→ Goal of the exercise
Please substitute "Reach" for "Contact" in the rows from the line with "Ready to bring your project to life?" to the line with "RRP : £16,586.41", changing nothing else, and return only those lines. Leave the pictures out of your answer.
───── Recorded data
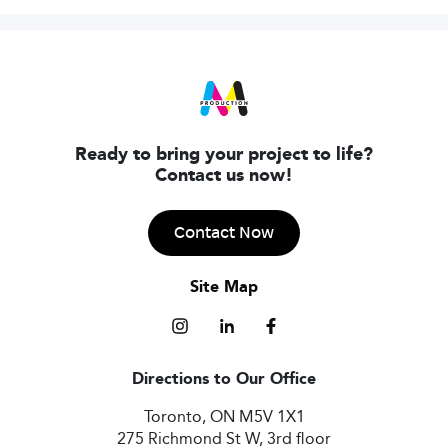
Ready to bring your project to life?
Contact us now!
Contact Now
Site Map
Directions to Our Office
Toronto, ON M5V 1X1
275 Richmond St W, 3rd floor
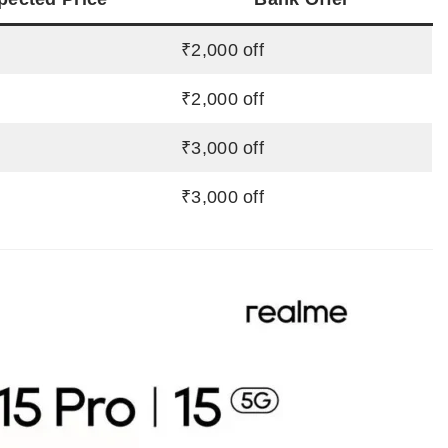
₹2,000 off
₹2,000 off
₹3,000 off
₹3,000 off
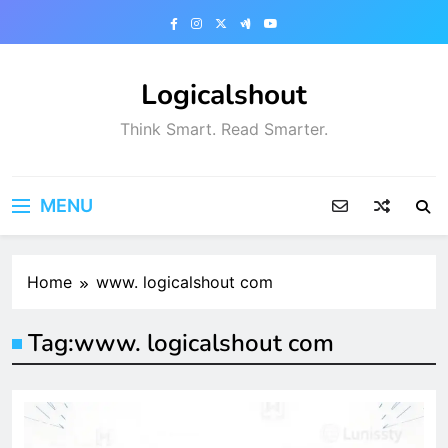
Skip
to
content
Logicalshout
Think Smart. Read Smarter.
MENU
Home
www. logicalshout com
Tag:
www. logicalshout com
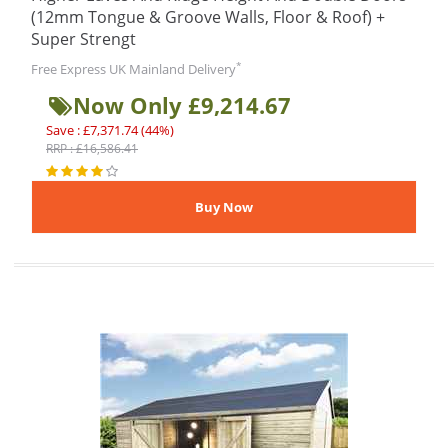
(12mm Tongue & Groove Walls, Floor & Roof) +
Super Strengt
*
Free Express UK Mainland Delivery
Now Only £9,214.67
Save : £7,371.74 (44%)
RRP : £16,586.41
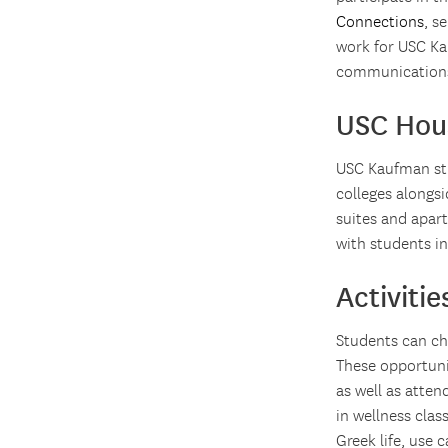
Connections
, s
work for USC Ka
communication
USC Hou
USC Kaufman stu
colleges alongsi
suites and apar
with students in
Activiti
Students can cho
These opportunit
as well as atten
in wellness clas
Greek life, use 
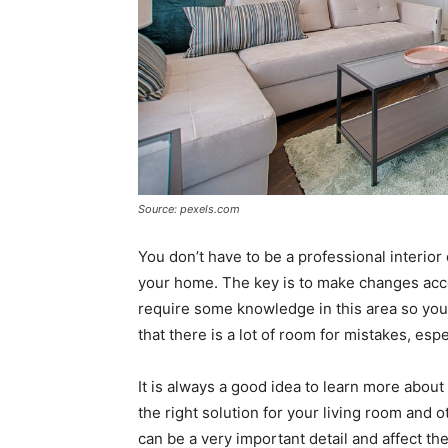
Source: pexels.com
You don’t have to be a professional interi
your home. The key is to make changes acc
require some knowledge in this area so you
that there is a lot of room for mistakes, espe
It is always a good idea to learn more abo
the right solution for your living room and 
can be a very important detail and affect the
──────────
───── Recorded data
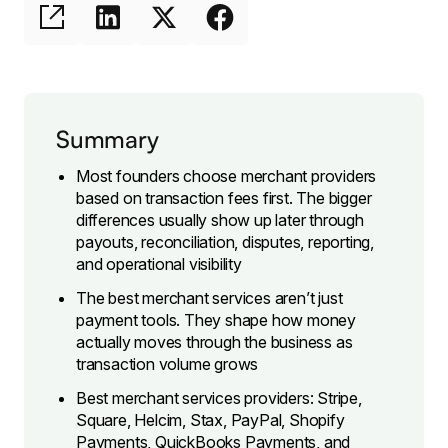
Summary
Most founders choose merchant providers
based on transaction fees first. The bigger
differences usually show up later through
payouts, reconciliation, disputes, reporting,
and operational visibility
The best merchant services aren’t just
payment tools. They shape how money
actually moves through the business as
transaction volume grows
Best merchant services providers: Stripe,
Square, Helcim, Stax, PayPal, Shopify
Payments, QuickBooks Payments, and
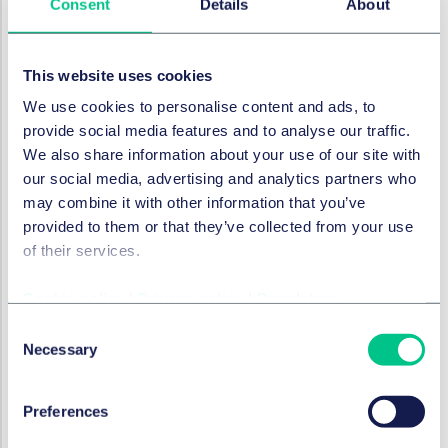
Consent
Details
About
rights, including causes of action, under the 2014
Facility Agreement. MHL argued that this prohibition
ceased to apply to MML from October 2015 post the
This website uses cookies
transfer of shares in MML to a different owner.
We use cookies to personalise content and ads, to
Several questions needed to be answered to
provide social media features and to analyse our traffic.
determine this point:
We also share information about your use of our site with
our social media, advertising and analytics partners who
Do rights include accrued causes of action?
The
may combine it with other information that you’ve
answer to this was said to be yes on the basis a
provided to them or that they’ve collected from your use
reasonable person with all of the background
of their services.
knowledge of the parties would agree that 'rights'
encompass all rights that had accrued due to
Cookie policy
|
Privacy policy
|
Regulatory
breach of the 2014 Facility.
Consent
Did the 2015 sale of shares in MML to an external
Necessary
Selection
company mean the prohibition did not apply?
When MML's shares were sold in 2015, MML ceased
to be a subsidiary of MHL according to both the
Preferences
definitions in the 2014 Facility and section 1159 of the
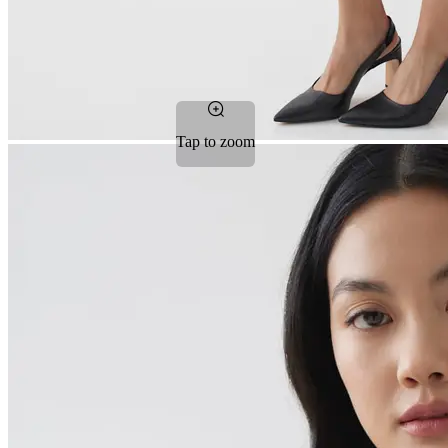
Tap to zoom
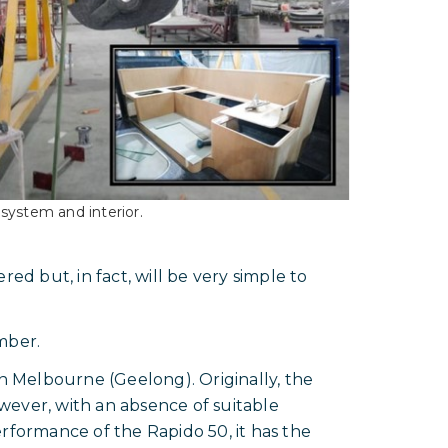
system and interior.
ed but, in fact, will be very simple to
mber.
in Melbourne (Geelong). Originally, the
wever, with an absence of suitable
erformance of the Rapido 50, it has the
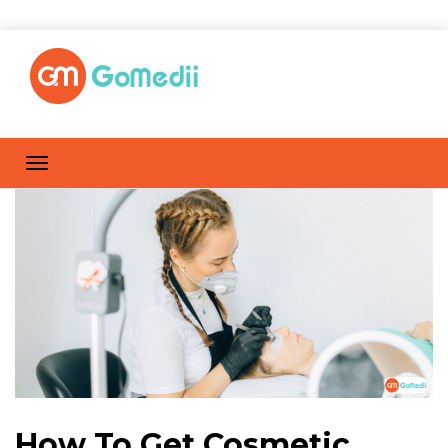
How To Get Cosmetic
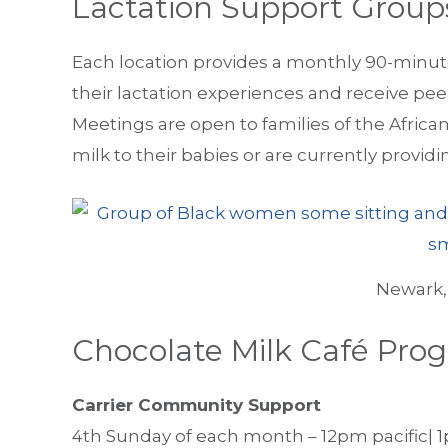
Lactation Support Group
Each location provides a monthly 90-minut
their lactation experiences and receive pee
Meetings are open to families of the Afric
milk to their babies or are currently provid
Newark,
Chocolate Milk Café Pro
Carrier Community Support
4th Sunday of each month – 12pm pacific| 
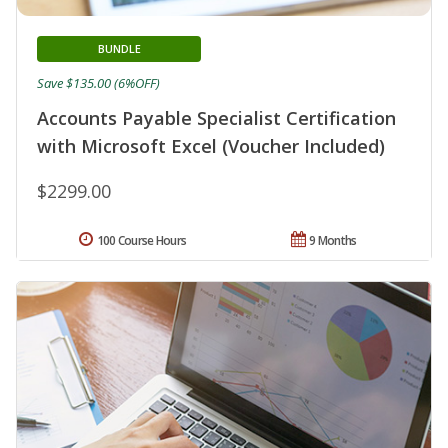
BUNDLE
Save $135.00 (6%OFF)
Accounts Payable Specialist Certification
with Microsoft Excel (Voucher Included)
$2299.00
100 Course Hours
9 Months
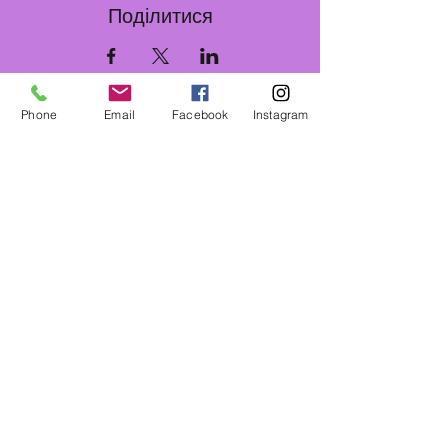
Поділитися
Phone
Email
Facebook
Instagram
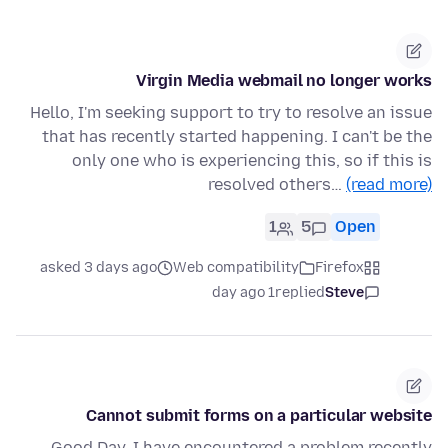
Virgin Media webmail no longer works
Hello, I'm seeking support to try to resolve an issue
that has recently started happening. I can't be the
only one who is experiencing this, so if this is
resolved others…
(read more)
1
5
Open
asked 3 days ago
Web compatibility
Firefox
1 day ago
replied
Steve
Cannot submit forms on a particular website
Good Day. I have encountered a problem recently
──────────
───── Recorded data
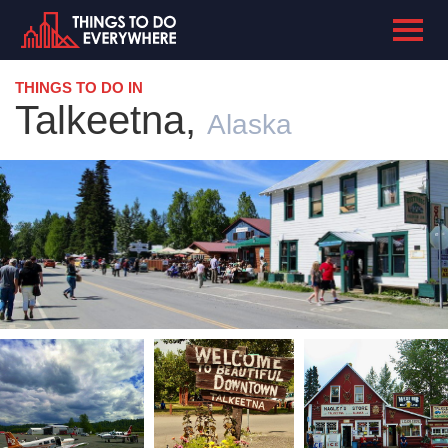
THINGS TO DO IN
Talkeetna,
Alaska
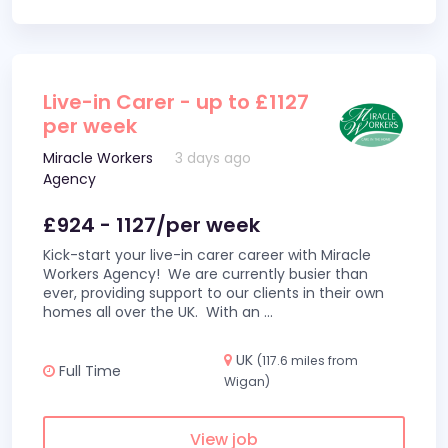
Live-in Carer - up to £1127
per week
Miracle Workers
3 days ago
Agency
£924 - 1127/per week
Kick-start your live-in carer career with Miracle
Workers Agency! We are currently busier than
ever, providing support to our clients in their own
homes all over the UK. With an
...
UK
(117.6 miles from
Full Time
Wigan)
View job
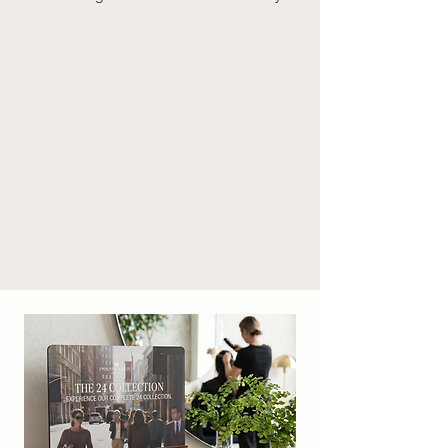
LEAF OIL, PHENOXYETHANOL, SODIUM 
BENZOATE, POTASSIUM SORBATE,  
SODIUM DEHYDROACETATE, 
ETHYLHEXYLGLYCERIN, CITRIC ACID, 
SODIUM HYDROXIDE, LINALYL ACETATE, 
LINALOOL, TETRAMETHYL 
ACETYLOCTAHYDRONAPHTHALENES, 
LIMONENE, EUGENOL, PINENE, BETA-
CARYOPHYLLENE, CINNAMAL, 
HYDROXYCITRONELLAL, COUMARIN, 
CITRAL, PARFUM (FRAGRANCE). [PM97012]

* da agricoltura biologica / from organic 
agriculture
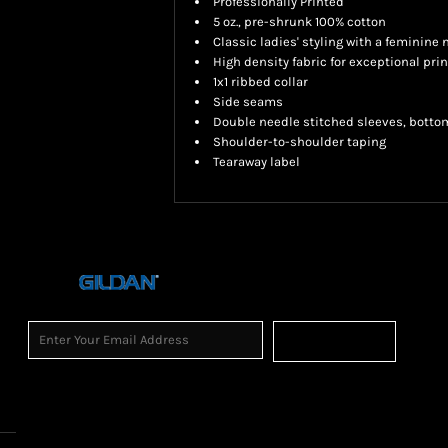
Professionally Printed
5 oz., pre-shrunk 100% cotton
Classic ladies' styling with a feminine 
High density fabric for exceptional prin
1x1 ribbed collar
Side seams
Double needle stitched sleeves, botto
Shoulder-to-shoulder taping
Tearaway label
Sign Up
──────────
→ Task result
Ready to bring your project to life?
Reach us now!
Reach Now
Site Map
Directions to Our Office
Toronto, ON M5V 1X1
275 Richmond St W, 3rd floor
₹2,000 off
₹2,000 off
₹3,000 off
₹3,000 off
Skip
to
content
Logicalshout
Think Smart. Read Smarter.
MENU
Home
www. logicalshout com
Tag:
www. logicalshout com
(12mm Tongue & Groove Walls, Floor & Roof) +
Super Strengt
*
Free Express UK Mainland Delivery
Now Only £9,214.67
Save : £7,371.74 (44%)
RRP : £16,586.41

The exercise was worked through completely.